Enter banana bread. If you haven’t seen an Instagram story about someone making banana bread or, better yet, made it yourself, you aren’t truly living the 2020 quarantine experience. Literally everyone seems to be baking, getting abs, bleaching their clothes, or (my personal favorite) cutting and dying their hair. There has to be some reason besides sheer boredom that we’re all wreaking havoc on our personal belongings and hair whilst baking way too many loaves of bread. I believe it’s because in a world with so much uncertainty, we want a feeling of control over our lives. Even if it isn’t necessarily “productive,” it feels therapeutic to do things with our two hands that have a tangible outcome. Pulling the perfect loaf of banana bread out of the oven gives me that “Ah, yes… I made that” feeling which seems hard to come across these days. I whisked the oat flour and baking powder properly and didn’t over-salt it this time. Even if baking banana bread seems small, sitting here thinking about the feeling I get slicing a loaf and (if it’s possible) getting pseudo-high off the smell of baked goods, it really feels like baking is a way of trying to make sense out of what’s happening around me. It’s this subconscious realization that there’s something in this mess of a world that I can control. Wow.
This morning, I dragged myself out of bed to go for a run on the Hudson River, near where I live. Armed with a bandana around my face, I started toward the walkway but almost turned back and went home once I got to the path, which is usually one of my favorite places to just be alone, run, and think. There were literal hordes of people without masks or any personal protection on. I saw moms with strollers chatting with friends, numerous running clubs, and mostly just people with masks scrunched up in their hands. I ended up going for a run and trying to weave through the crowds without coming into contact with anyone, but the entire time, instead of enjoying my daily outside time, I was paranoid about all of the people taking their masks off. Didn’t they know that it’s actually harmful to take your mask off in public and then reuse it? Why were people gathering in parks when there’s literally a stay-at-home order advising against meeting people outside your immediate quarantine group? Why weren’t they following the goddamn rules?

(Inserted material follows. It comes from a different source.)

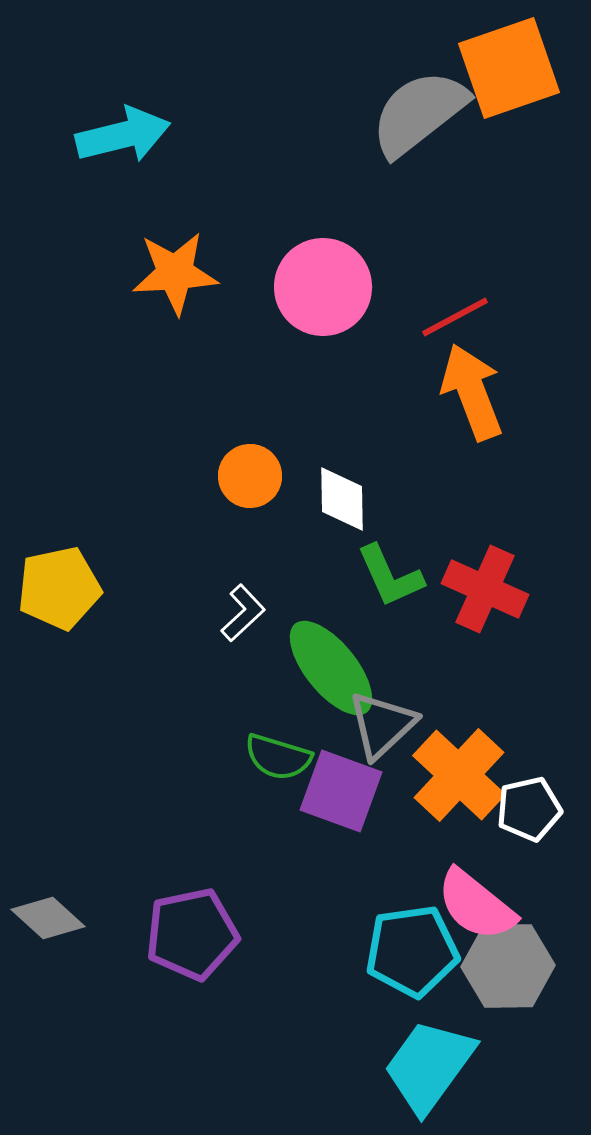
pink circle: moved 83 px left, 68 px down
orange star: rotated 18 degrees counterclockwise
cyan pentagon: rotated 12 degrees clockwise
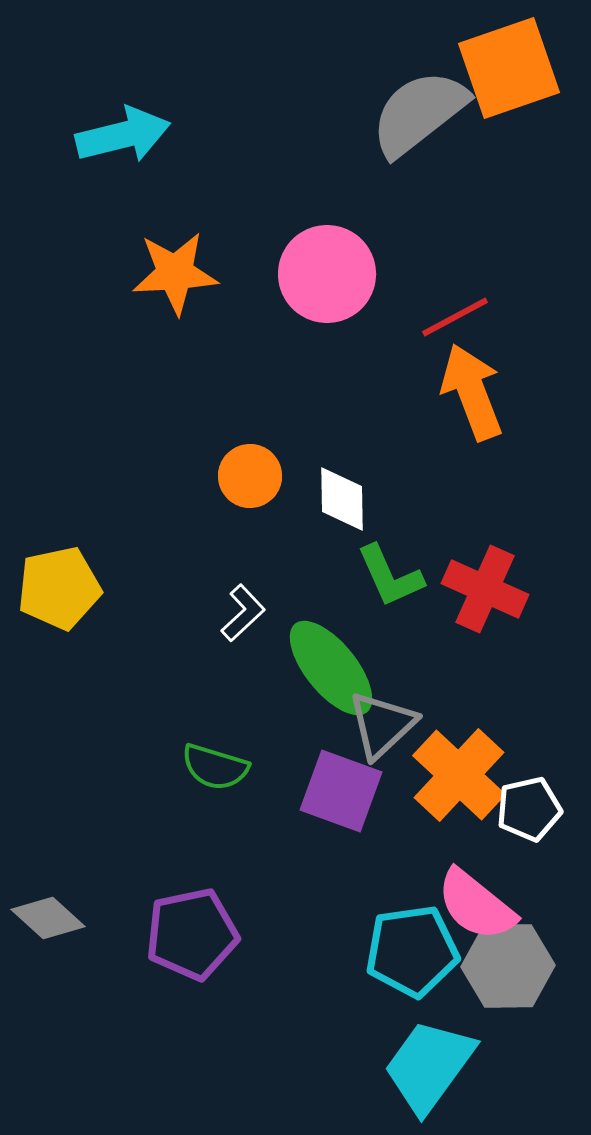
pink circle: moved 4 px right, 13 px up
green semicircle: moved 63 px left, 10 px down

Long story short, the next day I gave myself highlights and baked pound cake. I thought I was just bored…just finding ways to pass the time. In reality, I was trying to find something I could control. If I think about all of the people out there disobeying rules and probably risking themselves and others it makes me so upset that my brain hurts. I know that even if I stood at the park with a megaphone pleading for people to please just be safe and stop going for picnics with your friends, I know that A. they wouldn’t listen and B. I wouldn’t reach everyone. So the next logical step was to take control over something in my own life. Just to prove to myself that there are still things left in this world which I can manipulate (i.e. my hair). Picking and choosing pieces of hair to bleach felt so good—the sheer concept of something changing because I wanted it to was insanely comforting.
TLDR: bake some fucking banana bread. Make something that makes your brain temporarily forget about the exponential growth pattern and the contaminating set and the million other things. If you can’t control the virus, other people’s behavior, or other factors influencing your life, find little things you can do and just do them.